[[ RECORDS FOR THE TASK, beginning ]]
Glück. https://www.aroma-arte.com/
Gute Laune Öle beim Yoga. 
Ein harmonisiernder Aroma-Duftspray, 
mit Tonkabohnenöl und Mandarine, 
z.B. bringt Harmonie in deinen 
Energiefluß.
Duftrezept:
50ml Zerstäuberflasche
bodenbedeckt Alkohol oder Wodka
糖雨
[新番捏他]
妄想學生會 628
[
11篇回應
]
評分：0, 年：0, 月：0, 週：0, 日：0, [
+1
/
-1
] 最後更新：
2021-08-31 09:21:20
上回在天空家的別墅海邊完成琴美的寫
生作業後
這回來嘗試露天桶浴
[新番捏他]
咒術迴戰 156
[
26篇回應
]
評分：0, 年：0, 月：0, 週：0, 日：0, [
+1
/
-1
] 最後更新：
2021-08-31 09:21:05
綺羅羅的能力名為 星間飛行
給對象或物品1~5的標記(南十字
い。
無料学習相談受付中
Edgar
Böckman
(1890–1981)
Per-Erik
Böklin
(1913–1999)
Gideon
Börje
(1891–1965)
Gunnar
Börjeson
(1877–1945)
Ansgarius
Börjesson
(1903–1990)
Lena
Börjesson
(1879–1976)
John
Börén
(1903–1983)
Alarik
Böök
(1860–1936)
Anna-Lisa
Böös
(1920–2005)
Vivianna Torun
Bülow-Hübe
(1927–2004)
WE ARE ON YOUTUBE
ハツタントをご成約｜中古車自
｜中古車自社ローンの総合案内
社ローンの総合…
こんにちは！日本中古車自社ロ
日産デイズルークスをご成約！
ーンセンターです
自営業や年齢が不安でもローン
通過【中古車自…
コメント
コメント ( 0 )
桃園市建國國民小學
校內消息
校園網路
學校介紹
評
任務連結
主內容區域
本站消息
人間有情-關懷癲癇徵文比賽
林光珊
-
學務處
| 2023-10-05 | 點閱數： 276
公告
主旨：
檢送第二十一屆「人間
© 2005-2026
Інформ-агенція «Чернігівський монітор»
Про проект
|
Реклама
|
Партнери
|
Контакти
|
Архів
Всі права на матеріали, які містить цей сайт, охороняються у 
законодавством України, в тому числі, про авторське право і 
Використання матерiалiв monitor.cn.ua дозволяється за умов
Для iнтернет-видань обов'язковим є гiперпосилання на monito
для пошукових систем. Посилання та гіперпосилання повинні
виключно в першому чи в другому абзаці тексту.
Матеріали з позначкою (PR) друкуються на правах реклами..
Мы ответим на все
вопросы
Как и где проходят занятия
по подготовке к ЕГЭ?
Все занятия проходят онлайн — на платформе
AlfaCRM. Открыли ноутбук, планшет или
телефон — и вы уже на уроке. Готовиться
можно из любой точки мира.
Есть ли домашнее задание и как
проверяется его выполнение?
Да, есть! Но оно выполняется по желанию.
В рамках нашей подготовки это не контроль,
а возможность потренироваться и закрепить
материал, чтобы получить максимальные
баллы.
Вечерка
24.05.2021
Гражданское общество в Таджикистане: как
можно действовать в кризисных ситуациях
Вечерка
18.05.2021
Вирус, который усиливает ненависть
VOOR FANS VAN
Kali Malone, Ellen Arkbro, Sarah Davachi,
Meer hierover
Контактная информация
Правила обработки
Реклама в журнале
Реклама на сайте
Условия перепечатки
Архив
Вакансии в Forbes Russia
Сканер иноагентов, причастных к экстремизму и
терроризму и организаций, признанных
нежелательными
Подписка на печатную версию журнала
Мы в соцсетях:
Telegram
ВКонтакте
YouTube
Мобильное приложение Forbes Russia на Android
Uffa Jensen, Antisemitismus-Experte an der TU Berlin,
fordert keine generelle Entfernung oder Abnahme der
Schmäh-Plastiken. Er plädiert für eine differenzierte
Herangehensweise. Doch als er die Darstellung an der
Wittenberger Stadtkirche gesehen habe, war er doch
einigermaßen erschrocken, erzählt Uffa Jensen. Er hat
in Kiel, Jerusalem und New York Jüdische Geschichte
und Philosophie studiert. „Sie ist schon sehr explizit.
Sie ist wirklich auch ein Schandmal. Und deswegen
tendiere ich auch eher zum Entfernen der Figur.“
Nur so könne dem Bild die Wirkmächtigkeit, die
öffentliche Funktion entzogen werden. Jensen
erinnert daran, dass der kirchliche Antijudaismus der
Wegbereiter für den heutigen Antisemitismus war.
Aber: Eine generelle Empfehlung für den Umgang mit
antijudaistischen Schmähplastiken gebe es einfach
[[ RECORDS FOR THE TASK, end ]]
EXERCISE PROMPT:
Please rewrite the records above, replacing every occurrence of "Forbes Russia" with "Forbes" and leaving all other text unchanged.

EXERCISE OUTPUT:
Glück. https://www.aroma-arte.com/
Gute Laune Öle beim Yoga. 
Ein harmonisiernder Aroma-Duftspray, 
mit Tonkabohnenöl und Mandarine, 
z.B. bringt Harmonie in deinen 
Energiefluß.
Duftrezept:
50ml Zerstäuberflasche
bodenbedeckt Alkohol oder Wodka
糖雨
[新番捏他]
妄想學生會 628
[
11篇回應
]
評分：0, 年：0, 月：0, 週：0, 日：0, [
+1
/
-1
] 最後更新：
2021-08-31 09:21:20
上回在天空家的別墅海邊完成琴美的寫
生作業後
這回來嘗試露天桶浴
[新番捏他]
咒術迴戰 156
[
26篇回應
]
評分：0, 年：0, 月：0, 週：0, 日：0, [
+1
/
-1
] 最後更新：
2021-08-31 09:21:05
綺羅羅的能力名為 星間飛行
給對象或物品1~5的標記(南十字
い。
無料学習相談受付中
Edgar
Böckman
(1890–1981)
Per-Erik
Böklin
(1913–1999)
Gideon
Börje
(1891–1965)
Gunnar
Börjeson
(1877–1945)
Ansgarius
Börjesson
(1903–1990)
Lena
Börjesson
(1879–1976)
John
Börén
(1903–1983)
Alarik
Böök
(1860–1936)
Anna-Lisa
Böös
(1920–2005)
Vivianna Torun
Bülow-Hübe
(1927–2004)
WE ARE ON YOUTUBE
ハツタントをご成約｜中古車自
｜中古車自社ローンの総合案内
社ローンの総合…
こんにちは！日本中古車自社ロ
日産デイズルークスをご成約！
ーンセンターです
自営業や年齢が不安でもローン
通過【中古車自…
コメント
コメント ( 0 )
桃園市建國國民小學
校內消息
校園網路
學校介紹
評
任務連結
主內容區域
本站消息
人間有情-關懷癲癇徵文比賽
林光珊
-
學務處
| 2023-10-05 | 點閱數： 276
公告
主旨：
檢送第二十一屆「人間
© 2005-2026
Інформ-агенція «Чернігівський монітор»
Про проект
|
Реклама
|
Партнери
|
Контакти
|
Архів
Всі права на матеріали, які містить цей сайт, охороняються у 
законодавством України, в тому числі, про авторське право і 
Використання матерiалiв monitor.cn.ua дозволяється за умов
Для iнтернет-видань обов'язковим є гiперпосилання на monito
для пошукових систем. Посилання та гіперпосилання повинні
виключно в першому чи в другому абзаці тексту.
Матеріали з позначкою (PR) друкуються на правах реклами..
Мы ответим на все
вопросы
Как и где проходят занятия
по подготовке к ЕГЭ?
Все занятия проходят онлайн — на платформе
AlfaCRM. Открыли ноутбук, планшет или
телефон — и вы уже на уроке. Готовиться
можно из любой точки мира.
Есть ли домашнее задание и как
проверяется его выполнение?
Да, есть! Но оно выполняется по желанию.
В рамках нашей подготовки это не контроль,
а возможность потренироваться и закрепить
материал, чтобы получить максимальные
баллы.
Вечерка
24.05.2021
Гражданское общество в Таджикистане: как
можно действовать в кризисных ситуациях
Вечерка
18.05.2021
Вирус, который усиливает ненависть
VOOR FANS VAN
Kali Malone, Ellen Arkbro, Sarah Davachi,
Meer hierover
Контактная информация
Правила обработки
Реклама в журнале
Реклама на сайте
Условия перепечатки
Архив
Вакансии в Forbes
Сканер иноагентов, причастных к экстремизму и
терроризму и организаций, признанных
нежелательными
Подписка на печатную версию журнала
Мы в соцсетях:
Telegram
ВКонтакте
YouTube
Мобильное приложение Forbes на Android
Uffa Jensen, Antisemitismus-Experte an der TU Berlin,
fordert keine generelle Entfernung oder Abnahme der
Schmäh-Plastiken. Er plädiert für eine differenzierte
Herangehensweise. Doch als er die Darstellung an der
Wittenberger Stadtkirche gesehen habe, war er doch
einigermaßen erschrocken, erzählt Uffa Jensen. Er hat
in Kiel, Jerusalem und New York Jüdische Geschichte
und Philosophie studiert. „Sie ist schon sehr explizit.
Sie ist wirklich auch ein Schandmal. Und deswegen
tendiere ich auch eher zum Entfernen der Figur.“
Nur so könne dem Bild die Wirkmächtigkeit, die
öffentliche Funktion entzogen werden. Jensen
erinnert daran, dass der kirchliche Antijudaismus der
Wegbereiter für den heutigen Antisemitismus war.
Aber: Eine generelle Empfehlung für den Umgang mit
antijudaistischen Schmähplastiken gebe es einfach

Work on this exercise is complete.